# Work problem 2

1. Mar 13, 2010

### cyspope

1. The problem statement, all variables and given/known data

71. A paratrooper fell 370 m after jumping from an aircraft without his parachute opening. He landed in a snowbank, creating a crater 1.1 m deep. Assuming the paratrooper's mass was 80 kg and his terminal velocity was 30 m/s, estimate : a) the work done by the snow in bringing him to rest; b) the average force exerted on him by the snow to stop him; c) the work done on him by air resistance as he fell.

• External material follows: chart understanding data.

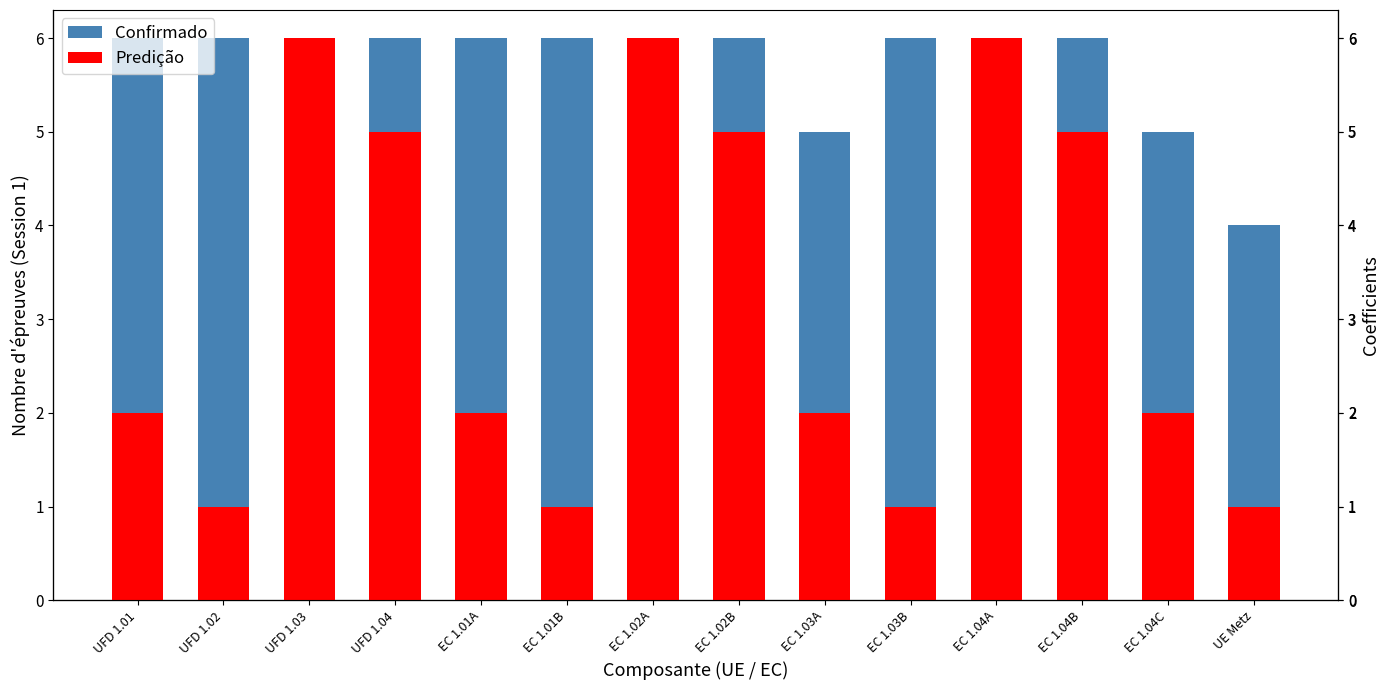

Between UFD 1.02 and UFD 1.03, which series saw the biggest shift?

Predição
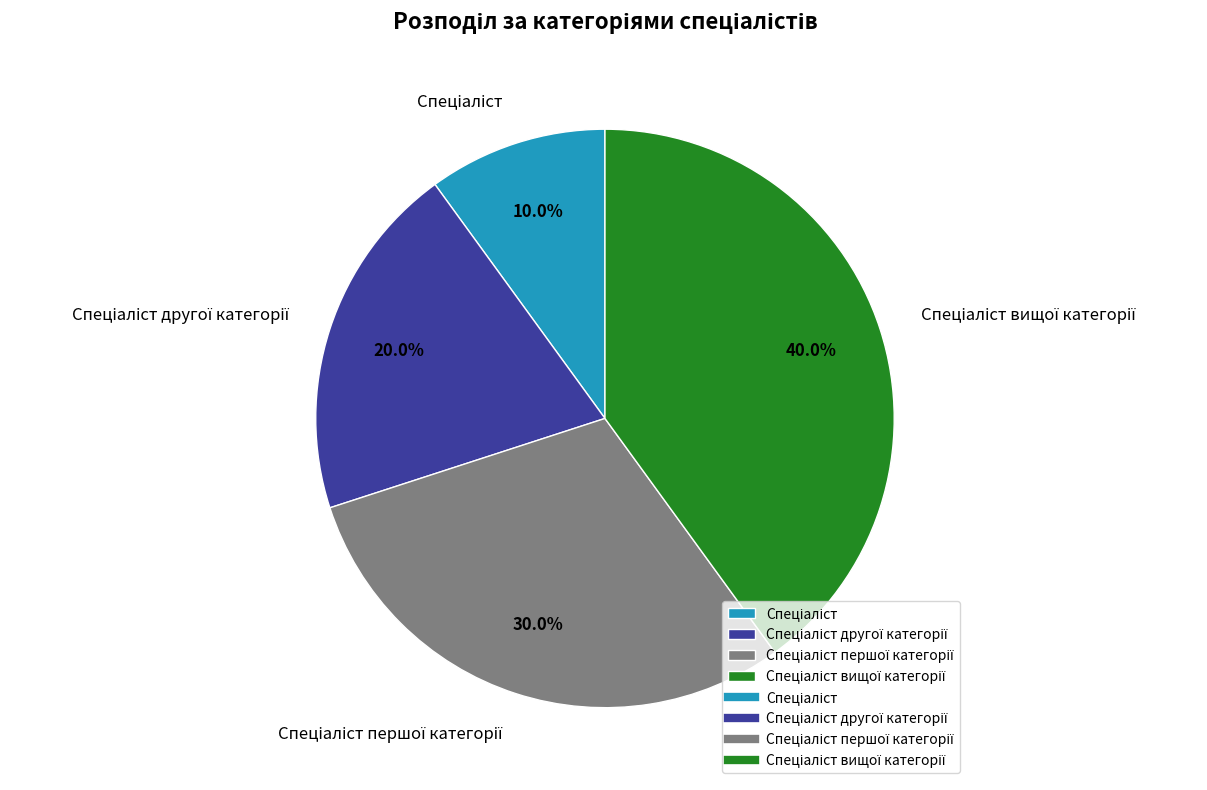

Is there any slice that represents more than half of the pie?

No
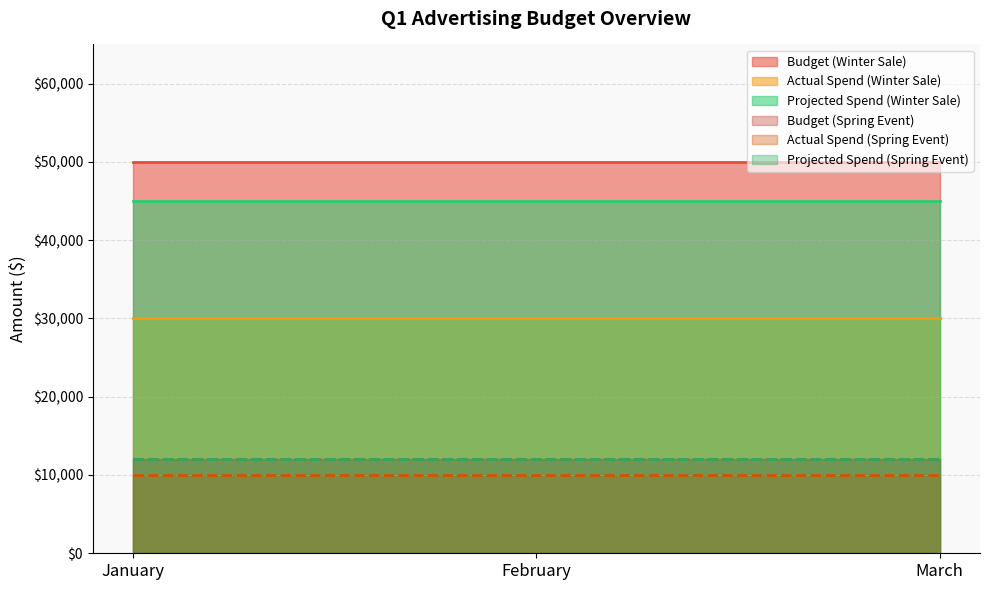

Rank the categories by Projected Spend value from lowest to highest.

January, February, March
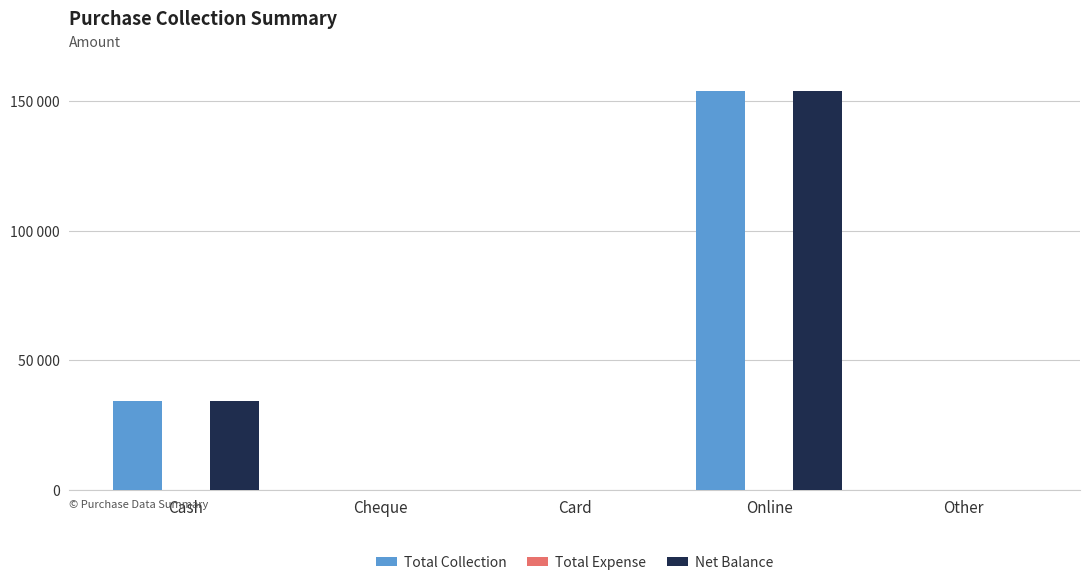

Are the bars horizontal?

No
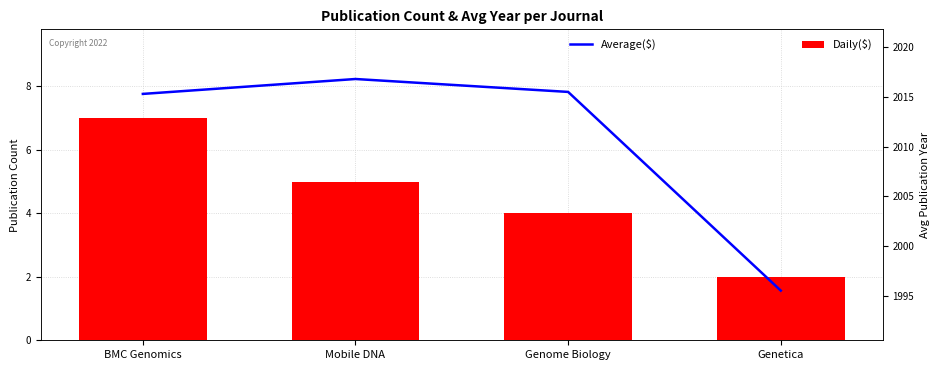

Reading left to right, what are all the values shown in this chart?

Daily($): 7.0	5.0	4.0	2.0
Average($): 2015.3	2016.8	2015.5	1995.5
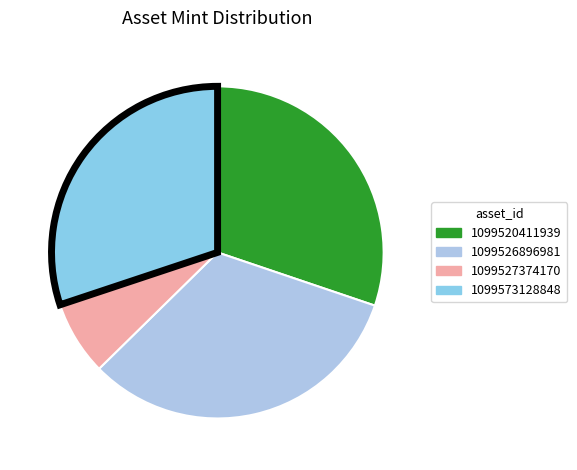

Count the number of slices in the pie.

4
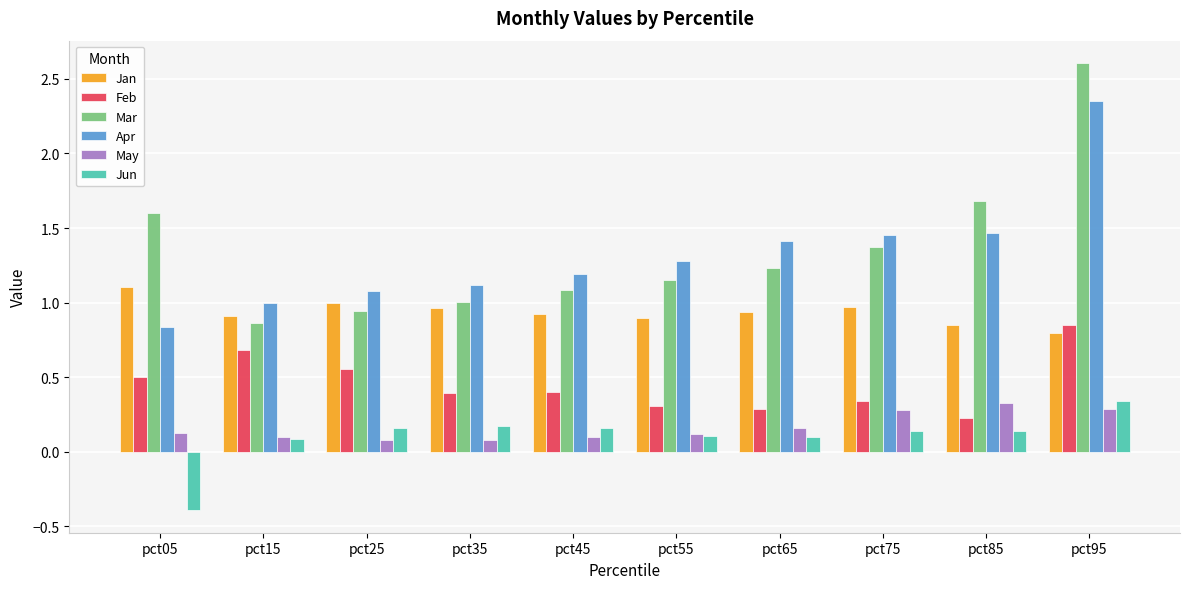

What is the difference between the maximum and minimum values in the Mar series?

1.7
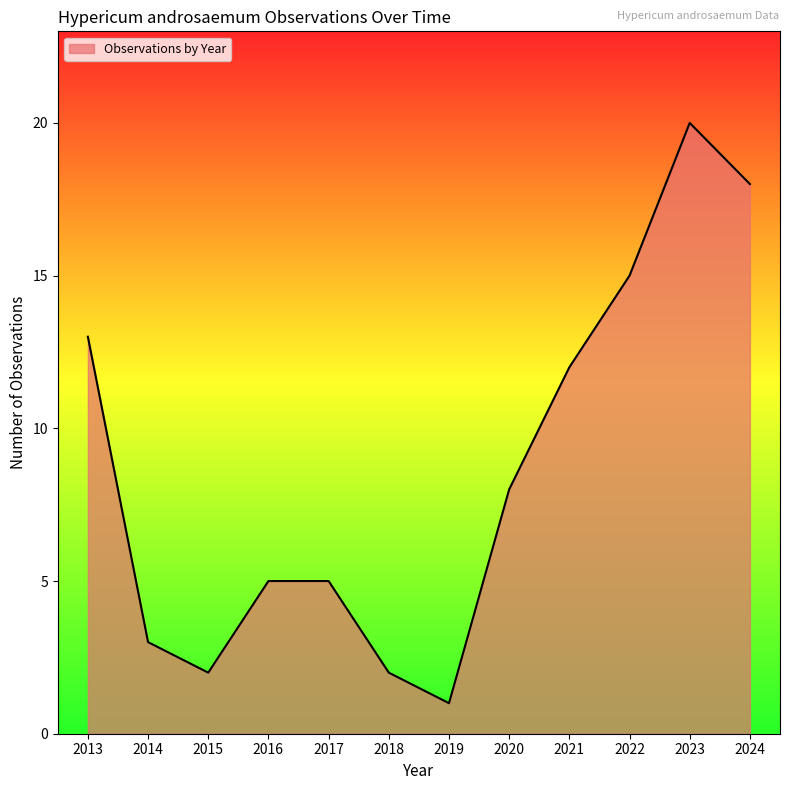

Approximately how many times larger is the value at 2017 compared to 2015?

2.5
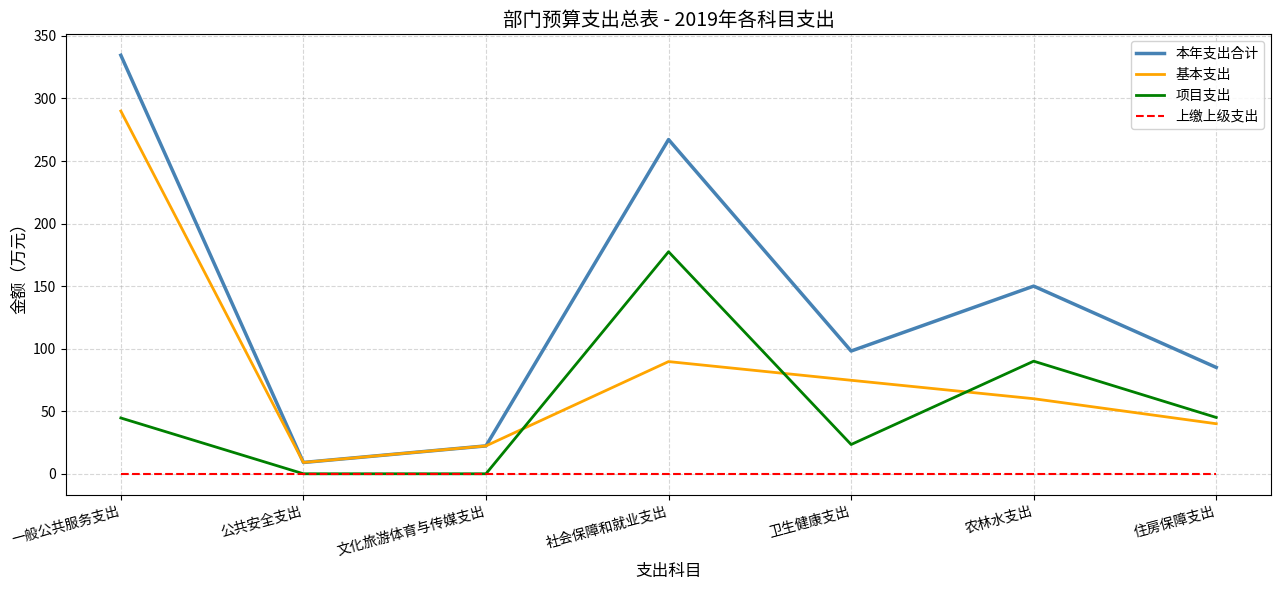

Rank the series by their maximum value, from highest to lowest.

本年支出合计, 基本支出, 项目支出, 上缴上级支出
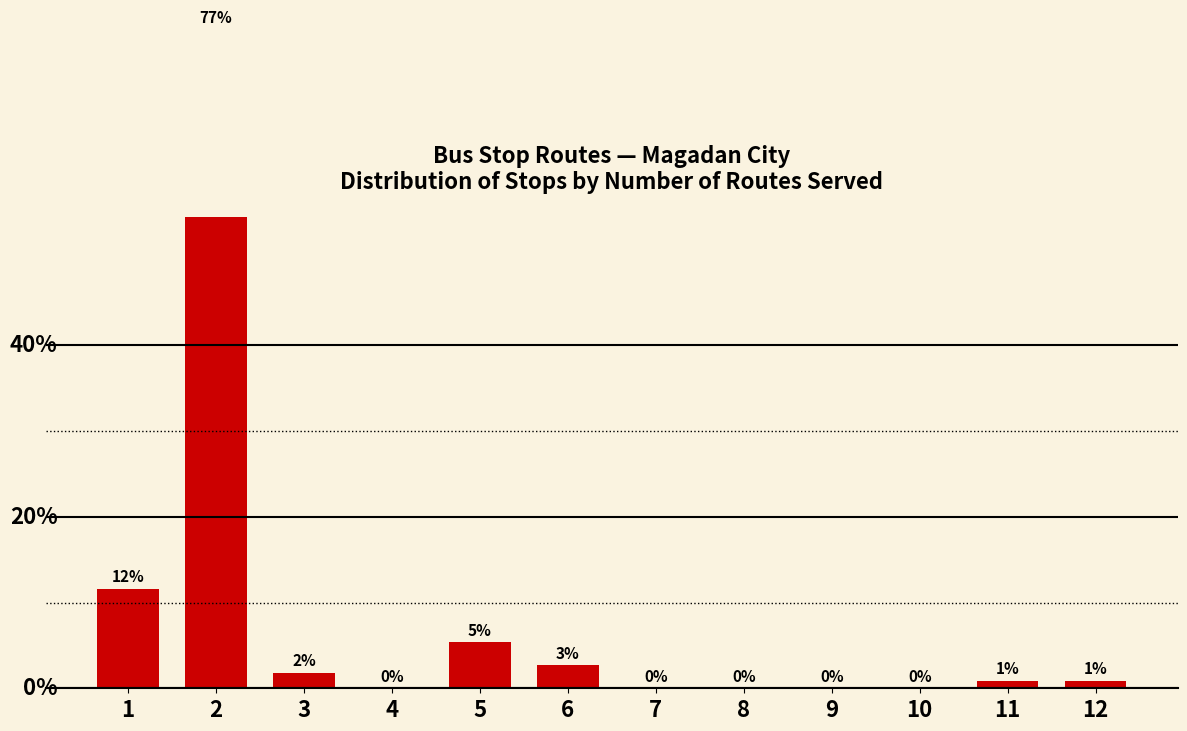

Reading left to right, what are all the values shown in this chart?

1=11.6	2=76.8	3=1.8	4=0.0	5=5.4	6=2.7	7=0.0	8=0.0	9=0.0	10=0.0	11=0.9	12=0.9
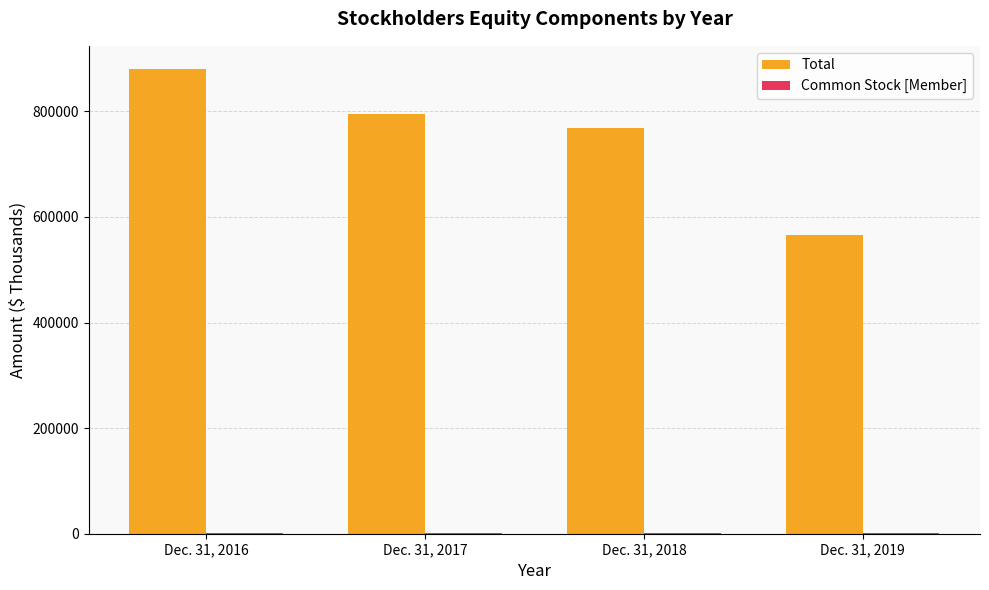

What is the sum of all Total values?

3010063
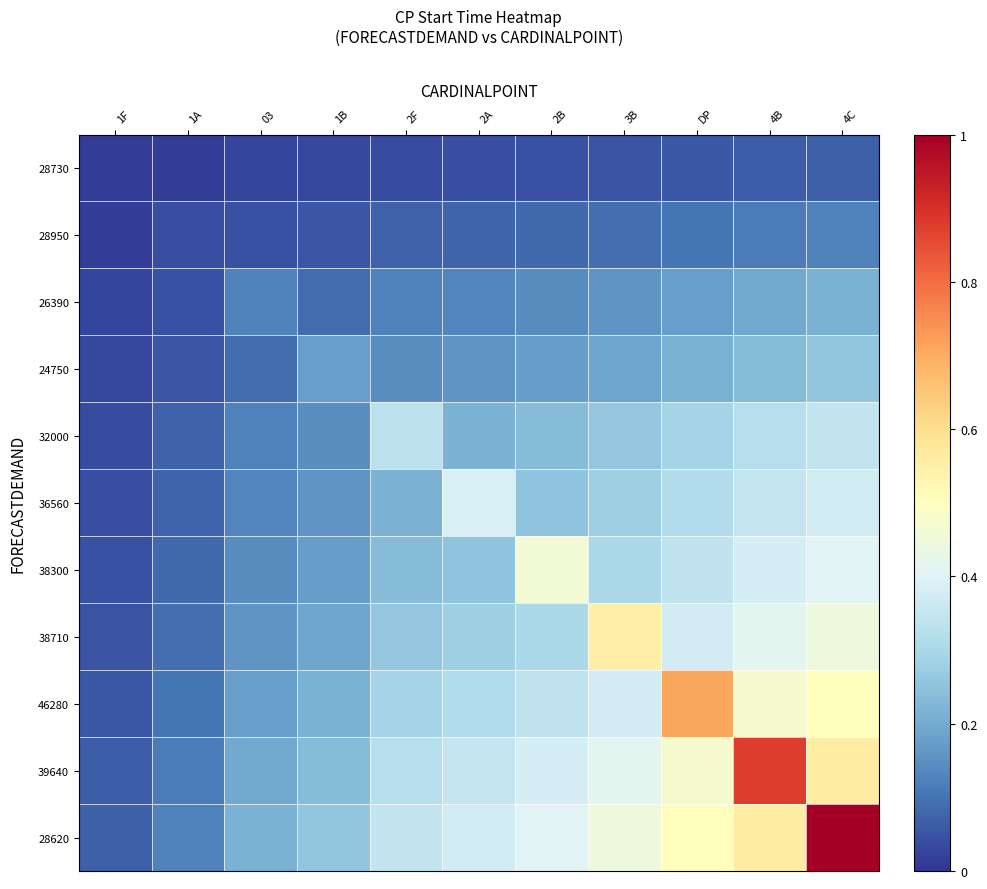

At how many categories does at least one series exceed 0?

11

A. a) -36000 J , b) -3300 N , c) -250000 J

2. Relevant equations
W = mgh = Fdsin$$\theta$$= $$\frac{1}{2}$$mv$$^{2}$$

3. The attempt at a solution
a) I got a) by using .5mv$$^{2}$$. However, I don't know how to get b) and c)

2. Mar 13, 2010

### godtripp

what's making the paratrooper fall? Force by gravity. So to stop him what force must be applied? Think of newtons third law.

What is work? work is force times distance. The distance is the depth of the crater, what is the work?

3. Mar 14, 2010

### PhanthomJay

Where are these answers coming from? None are correct........

4. Mar 14, 2010

### cyspope

newton's third law is about action and reaction, isn't it?

this is what i did for b)
W = Fdsin$$\theta$$ = 80 * 9.8 * 1.1 = 862.4 Joule

However, this is wrong because my answer is different from the given answers.

5. Mar 14, 2010

### PhanthomJay

your answer and the given answers are incorrect. The net work done on the 'trooper in bringing him to rest is his change in KE. The net work includes the work done by the snow and the work done by gravity. Once you calculate the work fone by the snow, then the force of the snow on the trooper can be calculated using the definition of work. Are you familiar with conservation of energy equations? Otherwise, you'll have to use the kinematic equations and newtons laws.

6. Mar 14, 2010

### godtripp

What is work?

$$Work=\int F ds$$

From this you can find that

$$Work=-\Delta U$$ and $$Work=\Delta KE$$